*** Records for processing

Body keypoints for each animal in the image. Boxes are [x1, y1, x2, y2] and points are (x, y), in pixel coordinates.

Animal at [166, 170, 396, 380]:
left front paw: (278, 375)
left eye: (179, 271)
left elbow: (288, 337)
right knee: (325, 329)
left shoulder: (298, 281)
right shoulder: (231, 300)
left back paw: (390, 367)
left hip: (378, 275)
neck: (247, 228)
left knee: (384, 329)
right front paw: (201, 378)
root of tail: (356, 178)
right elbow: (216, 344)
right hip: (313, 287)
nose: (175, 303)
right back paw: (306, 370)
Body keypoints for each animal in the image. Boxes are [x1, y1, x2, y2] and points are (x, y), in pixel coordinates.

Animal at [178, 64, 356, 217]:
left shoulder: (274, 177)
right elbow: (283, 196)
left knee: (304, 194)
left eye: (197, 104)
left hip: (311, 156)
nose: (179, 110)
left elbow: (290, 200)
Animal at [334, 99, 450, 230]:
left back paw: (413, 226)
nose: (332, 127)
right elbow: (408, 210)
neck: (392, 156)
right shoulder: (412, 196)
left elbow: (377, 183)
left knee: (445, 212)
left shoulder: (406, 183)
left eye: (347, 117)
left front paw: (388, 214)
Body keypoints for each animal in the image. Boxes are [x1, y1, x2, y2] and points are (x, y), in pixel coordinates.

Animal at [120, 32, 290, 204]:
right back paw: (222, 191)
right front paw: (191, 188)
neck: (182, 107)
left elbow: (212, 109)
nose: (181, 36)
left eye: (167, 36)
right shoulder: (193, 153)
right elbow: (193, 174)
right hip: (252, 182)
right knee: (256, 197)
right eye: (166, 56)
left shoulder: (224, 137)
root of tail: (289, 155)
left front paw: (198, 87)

******
*** Records for processing

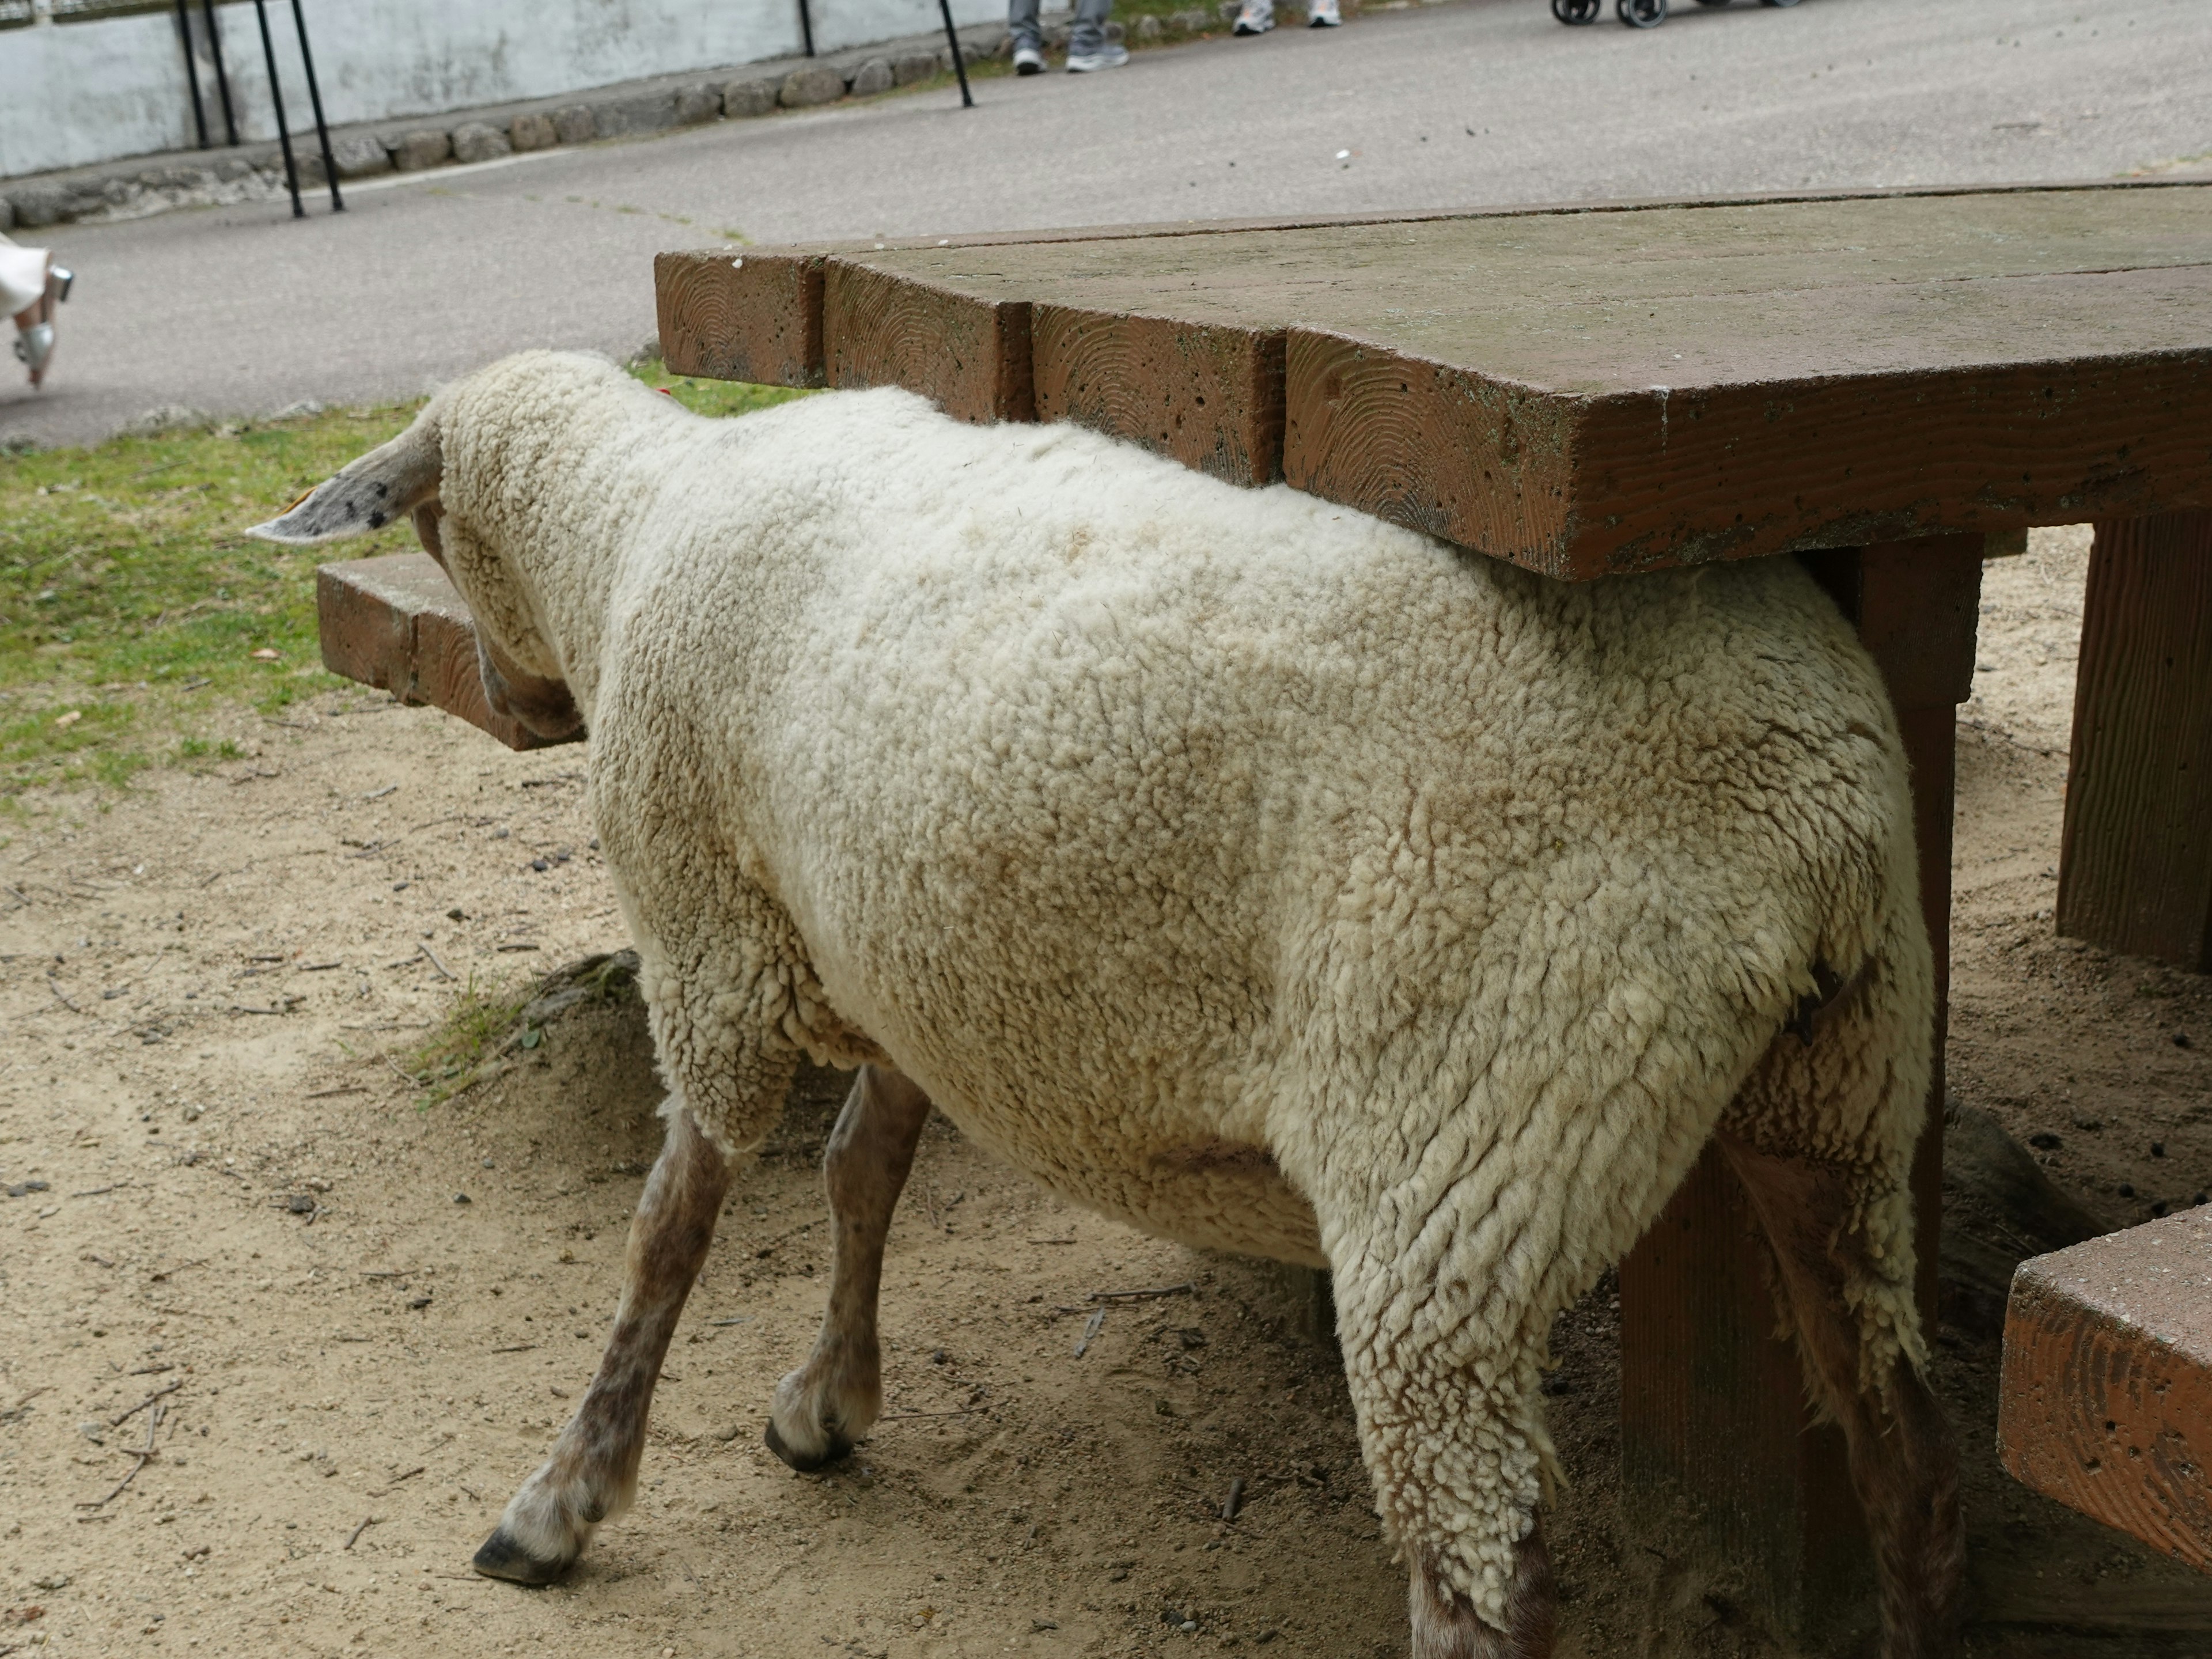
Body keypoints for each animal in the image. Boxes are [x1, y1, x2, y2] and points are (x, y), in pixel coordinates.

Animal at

******

Instructions for the task: With the first line being the one containing "left elbow: (288, 337)" and the last line the one containing "nose: (179, 110)", transcribe exactly the lines above that fall in that range.

Answer area:
left elbow: (288, 337)
right knee: (325, 329)
left shoulder: (298, 281)
right shoulder: (231, 300)
left back paw: (390, 367)
left hip: (378, 275)
neck: (247, 228)
left knee: (384, 329)
right front paw: (201, 378)
root of tail: (356, 178)
right elbow: (216, 344)
right hip: (313, 287)
nose: (175, 303)
right back paw: (306, 370)
Body keypoints for each animal in the image. Boxes are [x1, y1, x2, y2] and points are (x, y), in pixel coordinates.

Animal at [178, 64, 356, 217]:
left shoulder: (274, 177)
right elbow: (283, 196)
left knee: (304, 194)
left eye: (197, 104)
left hip: (311, 156)
nose: (179, 110)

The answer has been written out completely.